━━━ INPUT DATA ━━━

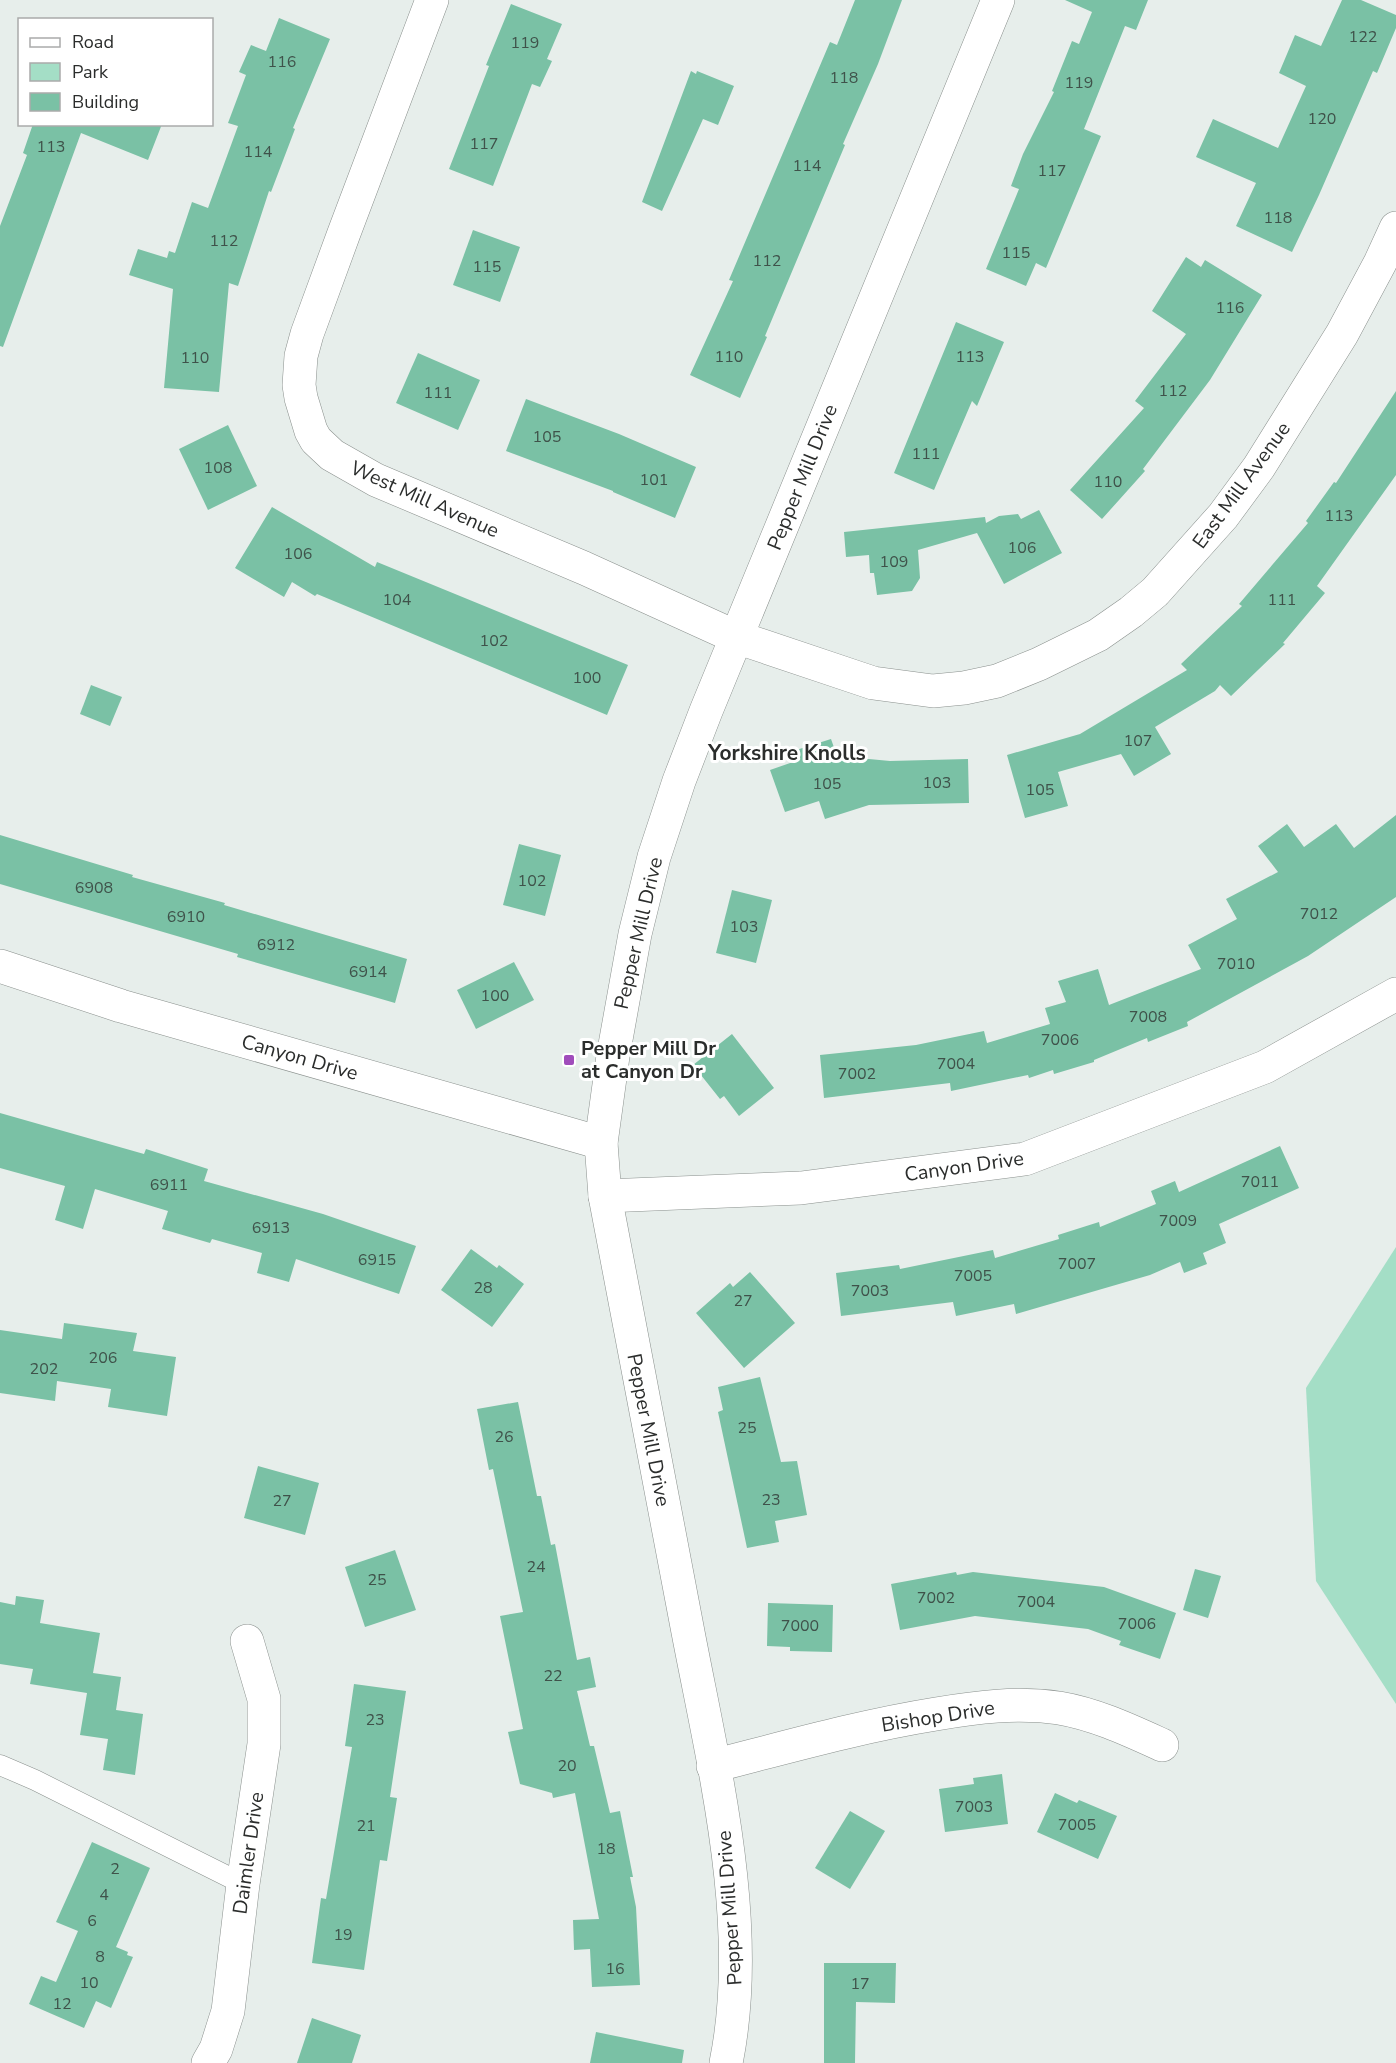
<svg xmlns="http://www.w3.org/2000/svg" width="1396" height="2063" viewBox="0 0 1396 2063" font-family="'Nunito Sans',sans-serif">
	<rect width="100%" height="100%" fill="#e7eeeb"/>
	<!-- green -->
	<polygon fill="#a4dec6" points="1396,1247 1396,1704 1316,1581 1306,1388"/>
	<!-- building -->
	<g fill="#7ac1a5">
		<polygon points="855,0 902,0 878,64 843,144 845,145 765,336 767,337 740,398 690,375 733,281 729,280 830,42 837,45"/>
		<polygon points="1065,0 1148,0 1136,30 1125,26 1084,129 1101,136 1046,268 1036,263 1026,286 986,269 1019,189 1011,186 1023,154 1054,92 1052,91 1072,41 1079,44 1092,12"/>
		<polygon points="1342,0 1361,0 1396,15 1396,28 1377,73 1373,71 1319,195 1292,252 1236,226 1256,183 1196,157 1213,119 1278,148 1306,86 1279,73 1295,35 1321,46"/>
		<polygon points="511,4 562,24 547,59 552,61 540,87 532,84 493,186 449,169 489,66 486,65"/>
		<polygon points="279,18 330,39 293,128 295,129 271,192 269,191 238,286 229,283 219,392 164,388 173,289 129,275 138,249 167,258 169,251 175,253 192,202 208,208 238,126 228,123 246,75 239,72 251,45 266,51"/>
		<polygon points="691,71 696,74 697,71 734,86 718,125 703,119 662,211 642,202"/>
		<polygon points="33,124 162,124 148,160 81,133 3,347 0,346 0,226 27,155 23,153"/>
		<polygon points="473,230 520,247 500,302 453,285"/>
		<polygon points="1186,257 1201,267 1205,260 1262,295 1210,380 1143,469 1145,471 1102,519 1070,490 1144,408 1135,401 1186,334 1152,311"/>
		<polygon points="956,322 1004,342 977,406 972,401 934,490 894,473"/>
		<polygon points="418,353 480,380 458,430 396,403"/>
		<polygon points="1396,391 1396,475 1317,586 1325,593 1283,643 1285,644 1231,696 1220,685 1215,691 1155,727 1171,754 1134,776 1121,754 1058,772 1068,806 1025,818 1007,755 1080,734 1187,670 1181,664 1242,606 1239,604 1308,523 1306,521 1334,482 1336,483"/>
		<polygon points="526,399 619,434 696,467 675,518 613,492 613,491 506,451"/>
		<polygon points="228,425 257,486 208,510 179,449"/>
		<polygon points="272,507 375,567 377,562 628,665 607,715 317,594 315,596 292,582 284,597 235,568"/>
		<polygon points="1039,510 1062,553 1004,584 977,533 918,550 920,578 912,591 877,595 874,573 870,573 869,555 846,557 844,532 985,517 986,523 999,516 1018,514 1021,519"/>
		<polygon points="91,685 122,697 110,726 80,714"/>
		<polygon points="831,739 837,756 890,761 968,759 969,803 869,805 825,819 819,801 785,812 770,770 793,762 790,752"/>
		<polygon points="1396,815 1396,897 1308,956 1187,1022 1188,1026 1148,1042 1147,1038 1094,1060 1094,1062 1054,1074 1053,1070 1029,1078 1028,1075 951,1091 950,1083 824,1098 820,1055 916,1045 984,1031 987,1043 1050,1024 1045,1008 1066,1002 1058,981 1098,969 1109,1005 1201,969 1188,945 1237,919 1226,899 1278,872 1258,846 1287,824 1304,847 1336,824 1354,848"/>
		<polygon points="0,835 133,875 132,877 225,903 224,905 407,959 395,1003 237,957 238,954 0,884"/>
		<polygon points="519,844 561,855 545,916 503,905"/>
		<polygon points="732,890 772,900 756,963 716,953"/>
		<polygon points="514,962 534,1000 476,1029 457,990"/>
		<polygon points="732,1034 774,1088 739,1116 724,1096 720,1099 693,1065"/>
		<polygon points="0,1113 144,1154 146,1149 208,1169 204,1181 323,1214 416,1246 399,1294 296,1259 289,1282 257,1273 262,1253 212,1239 210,1243 162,1229 168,1211 95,1189 83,1229 55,1220 65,1186 0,1168"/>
		<polygon points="1280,1146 1299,1188 1219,1224 1226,1243 1203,1253 1207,1264 1184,1273 1180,1262 1150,1275 1016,1314 1014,1304 956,1316 953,1302 841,1316 836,1273 899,1265 900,1269 993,1250 995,1258 1059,1239 1058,1235 1099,1222 1100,1227 1156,1204 1151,1191 1175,1181 1179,1192"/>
		<polygon points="471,1249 497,1268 499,1265 524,1284 492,1327 441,1290"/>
		<polygon points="750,1272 795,1323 744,1368 696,1313 730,1283 733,1287"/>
		<polygon points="64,1323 137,1333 133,1351 176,1357 167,1416 108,1407 111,1389 57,1381 55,1401 0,1393 0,1330 62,1339"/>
		<polygon points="760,1377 781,1462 797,1461 807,1515 775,1521 779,1542 747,1548 718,1412 723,1410 718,1387"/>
		<polygon points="518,1402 537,1496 541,1496 551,1545 555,1544 577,1660 590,1657 596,1687 577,1691 590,1746 594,1746 610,1813 620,1811 633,1877 630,1877 636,1907 640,1985 592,1987 590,1949 574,1950 573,1920 599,1919 575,1793 553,1798 552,1793 520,1784 508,1732 523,1729 500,1616 523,1612 493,1469 489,1470 477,1409"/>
		<polygon points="258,1466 319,1483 305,1535 244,1518"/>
		<polygon points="395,1550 416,1610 365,1627 345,1567"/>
		<polygon points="1195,1569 1221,1576 1208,1618 1183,1610"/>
		<polygon points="956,1572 957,1575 973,1572 1104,1587 1176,1613 1160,1659 1119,1645 1121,1641 1088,1629 975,1616 900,1630 891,1584"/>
		<polygon points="16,1596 44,1600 40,1623 100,1633 93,1673 121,1677 116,1710 143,1714 135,1775 103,1770 108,1739 80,1735 87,1693 30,1684 33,1669 0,1664 0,1602 15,1605"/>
		<polygon points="768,1603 833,1605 832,1652 790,1651 790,1647 767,1646"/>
		<polygon points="354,1684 406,1691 390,1797 397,1798 387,1861 380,1860 364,1970 312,1963 321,1898 326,1899 352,1747 345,1746"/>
		<polygon points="1002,1774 1008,1824 945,1832 939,1789 974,1784 973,1778"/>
		<polygon points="1055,1793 1077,1803 1079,1800 1117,1816 1098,1859 1037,1832"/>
		<polygon points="850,1811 885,1831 850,1889 815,1868"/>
		<polygon points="92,1842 150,1868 116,1947 128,1952 127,1955 133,1957 111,2008 96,2001 84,2028 29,2004 41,1976 56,1982 78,1931 56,1922"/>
		<polygon points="824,1963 896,1963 895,2003 856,2002 855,2063 824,2063"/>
		<polygon points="312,2018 361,2035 352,2063 297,2063"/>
		<polygon points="596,2032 684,2050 682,2063 590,2063"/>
	</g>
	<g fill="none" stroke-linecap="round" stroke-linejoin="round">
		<defs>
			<polyline id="service" points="0,1765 35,1780 243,1884"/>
			<g id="minor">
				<polyline points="432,0 344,233 307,334 301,356 299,385 301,398 311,431 316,440 332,455 376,480 584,568 736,637 873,683 933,691 964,688 997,681 1039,664 1098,635 1131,612 1155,592 1223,516 1259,467 1342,334 1380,263 1396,228"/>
				<polyline points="0,966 121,1006 601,1143"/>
				<polyline points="605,1196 801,1188 1025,1159 1265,1067 1396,994"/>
				<path d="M713,1766C787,1747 861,1726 936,1714C977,1707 1017,1702 1059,1708C1095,1714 1129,1730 1162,1745"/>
				<polyline points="208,2063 216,2049 228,2011 243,1884 264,1744 264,1699 247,1641"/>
			</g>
			<path id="tertiary" d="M726,2063C754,1925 714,1768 688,1632C660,1487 633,1341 605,1196L601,1143L613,1056L635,934L654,857L679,781L706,711L998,0"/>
		</defs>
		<!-- service casing -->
		<use href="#service" stroke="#8a908d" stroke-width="21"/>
		<!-- minor casing -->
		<use href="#minor" stroke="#8a908d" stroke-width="34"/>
		<!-- tertiary casing -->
		<use href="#tertiary" stroke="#8a908d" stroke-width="34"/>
		<!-- service -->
		<use href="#service" stroke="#fff" stroke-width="20"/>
		<!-- minor -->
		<use href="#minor" stroke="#fff" stroke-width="33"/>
		<!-- tertiary -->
		<use href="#tertiary" stroke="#fff" stroke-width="33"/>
	</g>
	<!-- markers -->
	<rect fill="#a04cbb" stroke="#fff" stroke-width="2" x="563" y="1054" width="12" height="12" rx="3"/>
	<g text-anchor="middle" stroke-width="6" stroke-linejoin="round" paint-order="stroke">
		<!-- number labels -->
		<g font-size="16" fill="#3f524a">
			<text x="1363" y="42">122</text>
			<text x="525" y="48">119</text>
			<text x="282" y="67">116</text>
			<text x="844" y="83">118</text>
			<text x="1079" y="88">119</text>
			<text x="1322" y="124">120</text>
			<text x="484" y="149">117</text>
			<text x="51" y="152">113</text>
			<text x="258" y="157">114</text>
			<text x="807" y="171">114</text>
			<text x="1052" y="176">117</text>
			<text x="1278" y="223">118</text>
			<text x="224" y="246">112</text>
			<text x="1016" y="258">115</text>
			<text x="767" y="266">112</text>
			<text x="487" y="272">115</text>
			<text x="1230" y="313">116</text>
			<text x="729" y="362">110</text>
			<text x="970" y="362">113</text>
			<text x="195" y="363">110</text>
			<text x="1173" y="396">112</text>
			<text x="438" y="398">111</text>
			<text x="547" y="442">105</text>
			<text x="926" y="459">111</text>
			<text x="218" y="473">108</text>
			<text x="654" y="485">101</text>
			<text x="1108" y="487">110</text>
			<text x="1339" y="521">113</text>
			<text x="1022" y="553">106</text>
			<text x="298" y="559">106</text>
			<text x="894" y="567">109</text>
			<text x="397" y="605">104</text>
			<text x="1282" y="605">111</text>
			<text x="494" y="646">102</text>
			<text x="587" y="683">100</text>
			<text x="1138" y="746">107</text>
			<text x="937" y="788">103</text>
			<text x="827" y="789">105</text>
			<text x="1040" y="795">105</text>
			<text x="532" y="886">102</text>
			<text x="94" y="893">6908</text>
			<text x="1319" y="919">7012</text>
			<text x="186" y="922">6910</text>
			<text x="744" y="932">103</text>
			<text x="276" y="950">6912</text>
			<text x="1236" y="969">7010</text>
			<text x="368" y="977">6914</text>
			<text x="495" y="1001">100</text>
			<text x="1148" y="1022">7008</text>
			<text x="1060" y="1045">7006</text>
			<text x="956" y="1069">7004</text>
			<text x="857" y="1079">7002</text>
			<text x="1260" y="1187">7011</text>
			<text x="169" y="1190">6911</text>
			<text x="1178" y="1226">7009</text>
			<text x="271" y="1233">6913</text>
			<text x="377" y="1265">6915</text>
			<text x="1077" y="1269">7007</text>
			<text x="973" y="1281">7005</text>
			<text x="483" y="1293">28</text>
			<text x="870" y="1296">7003</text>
			<text x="743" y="1306">27</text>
			<text x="103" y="1363">206</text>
			<text x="44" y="1374">202</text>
			<text x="747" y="1433">25</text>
			<text x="504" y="1442">26</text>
			<text x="771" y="1505">23</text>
			<text x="282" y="1506">27</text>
			<text x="536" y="1572">24</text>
			<text x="377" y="1585">25</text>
			<text x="936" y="1603">7002</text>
			<text x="1036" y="1607">7004</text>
			<text x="1137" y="1629">7006</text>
			<text x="800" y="1631">7000</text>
			<text x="553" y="1681">22</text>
			<text x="375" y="1725">23</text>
			<text x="567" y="1771">20</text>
			<text x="974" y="1812">7003</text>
			<text x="1077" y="1830">7005</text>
			<text x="366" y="1831">21</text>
			<text x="606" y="1854">18</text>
			<text x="115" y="1874">2</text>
			<text x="104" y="1900">4</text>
			<text x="92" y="1926">6</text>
			<text x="343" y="1940">19</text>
			<text x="100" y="1962">8</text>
			<text x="615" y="1974">16</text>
			<text x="89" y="1988">10</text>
			<text x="860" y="1989">17</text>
			<text x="62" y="2009">12</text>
		</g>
		<!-- street labels -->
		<g font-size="20" fill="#2b2d2c" stroke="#fff">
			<text transform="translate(802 477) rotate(-68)" y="7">Pepper Mill Drive</text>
			<text transform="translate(1241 485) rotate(-54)" y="7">East Mill Avenue</text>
			<text transform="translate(425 499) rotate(24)" y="7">West Mill Avenue</text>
			<text transform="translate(638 933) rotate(-77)" y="7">Pepper Mill Drive</text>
			<text transform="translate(300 1057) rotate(16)" y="7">Canyon Drive</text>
			<text transform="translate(964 1166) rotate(-8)" y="7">Canyon Drive</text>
			<text transform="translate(649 1430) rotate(79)" y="7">Pepper Mill Drive</text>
			<text transform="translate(938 1716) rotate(-9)" y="7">Bishop Drive</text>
			<text transform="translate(248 1853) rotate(-82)" y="7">Daimler Drive</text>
			<text transform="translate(729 1908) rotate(-94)" y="7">Pepper Mill Drive</text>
		</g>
		<!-- poi labels -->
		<g font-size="20" font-weight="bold" fill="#2b2d2c" stroke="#fff" text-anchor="start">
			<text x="581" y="1055">Pepper Mill Dr<tspan x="581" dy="23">at Canyon Dr</tspan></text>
		</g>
		<!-- neighbourhood labels -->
		<g font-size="21" font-weight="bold" fill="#2b2d2c" stroke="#fff">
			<text x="787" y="760">Yorkshire Knolls</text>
		</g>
	</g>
	<!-- legend -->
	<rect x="18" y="18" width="195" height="108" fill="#ffffff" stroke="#aaabab" stroke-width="1.5"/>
	<rect x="30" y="38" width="30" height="9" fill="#ffffff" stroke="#aaabab" stroke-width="1.5"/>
	<text x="72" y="48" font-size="18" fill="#2b2d2c">Road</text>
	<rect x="30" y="63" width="30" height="18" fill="#a4dec6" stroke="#aaabab" stroke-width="1.5"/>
	<text x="72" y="78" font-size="18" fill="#2b2d2c">Park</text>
	<rect x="30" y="93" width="30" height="18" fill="#7ac1a5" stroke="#aaabab" stroke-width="1.5"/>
	<text x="72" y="108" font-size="18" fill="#2b2d2c">Building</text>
</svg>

━━━

> PROBLEM TO WORK ON
Scan the records above for the lines holding "344,233 307,334 301,356" and "<!-- minor -->". Transcribe those two and every line between them word for word, and no others.

> SOLUTION FOR THIS EXERCISE
				<polyline points="432,0 344,233 307,334 301,356 299,385 301,398 311,431 316,440 332,455 376,480 584,568 736,637 873,683 933,691 964,688 997,681 1039,664 1098,635 1131,612 1155,592 1223,516 1259,467 1342,334 1380,263 1396,228"/>
				<polyline points="0,966 121,1006 601,1143"/>
				<polyline points="605,1196 801,1188 1025,1159 1265,1067 1396,994"/>
				<path d="M713,1766C787,1747 861,1726 936,1714C977,1707 1017,1702 1059,1708C1095,1714 1129,1730 1162,1745"/>
				<polyline points="208,2063 216,2049 228,2011 243,1884 264,1744 264,1699 247,1641"/>
			</g>
			<path id="tertiary" d="M726,2063C754,1925 714,1768 688,1632C660,1487 633,1341 605,1196L601,1143L613,1056L635,934L654,857L679,781L706,711L998,0"/>
		</defs>
		<!-- service casing -->
		<use href="#service" stroke="#8a908d" stroke-width="21"/>
		<!-- minor casing -->
		<use href="#minor" stroke="#8a908d" stroke-width="34"/>
		<!-- tertiary casing -->
		<use href="#tertiary" stroke="#8a908d" stroke-width="34"/>
		<!-- service -->
		<use href="#service" stroke="#fff" stroke-width="20"/>
		<!-- minor -->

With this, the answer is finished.